Mago se passa no antigo Mundo das Trevas da White Wolf, e possui uma história completa caso a pessoa consiga ler alguns livros que explicam cada um dos passos da crônica. Os livros foram, em parte, publicados no Brasil (pela famosa Devir), mas a editora só publicou alguns livros (o que não significa que eles tenham publicado todos os livros essencias para se jogar), então os fãs do cenário que dependiam da Devir para descobrir o que acontecia naquele universo precisaram improvisar, piratear, para descobrir o final.

Eu fui uma dessas pessoas. Baixei a versão ebook de cada um dos livros necessários para compreender a história, li a maioria deles e posso dizer que os jogos que nós jogávamos eram melhores. Mas não importa agora, os livros não são mais publicados, não são mais vendidos, os direitos de publicação estrangeira não são mais estendidos. Isso significa que toda a minha biblioteca pirata de referência, aquela com a qual eu preparei os meus jogos, tudo aquilo foi abandonado. E, por isso, reclamado pelos fãs.

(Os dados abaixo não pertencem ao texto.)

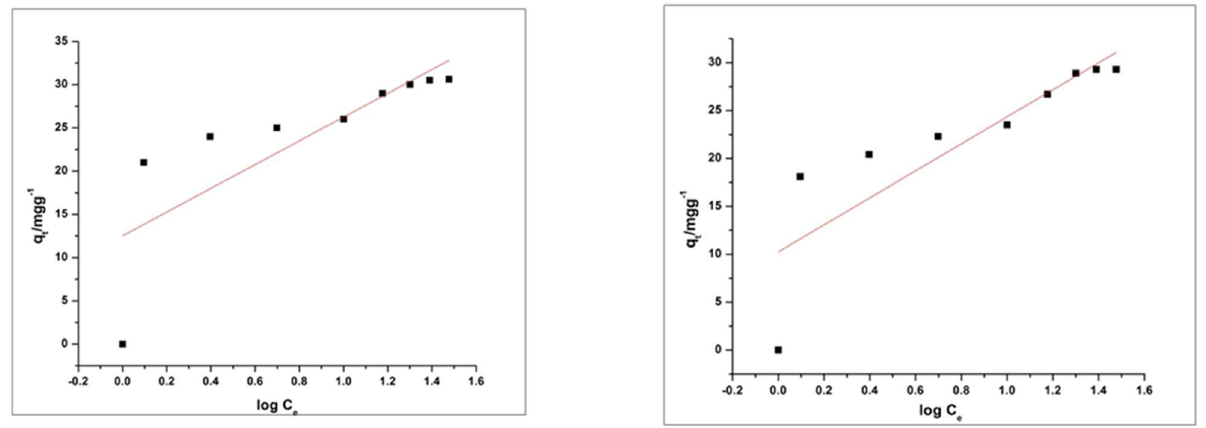
Figure 24. Temkin adsorption isotherm of MO and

Então tudo bem, serei uma fã. Comecei, esses dias, a colocar online todos os livros do RPG Mago: a Ascenção que eu tenho digitalmente. Por enquanto são apenas os livros básicos, mas logo serão todos os outros. E, depois disso, as minhas regras da casa e o enredo inicial da crônica que eu pretendo começar a narrar, uma crônica que se passa após o tal fim do mundo, inspirada pela divertida crônica de Vampiro pós-Gehenna do meu amigo Luciano (mais conhecido como Jedi) onde ele reconfigurou o cenário a seu bel-prazer para contar a história que ele quer.

Pode ter acabado pra eles, mas para mim continua sendo divertido. Coisa que, se você parar pra pensar, não funcionaria muito bem no tal caso de amor da metáfora.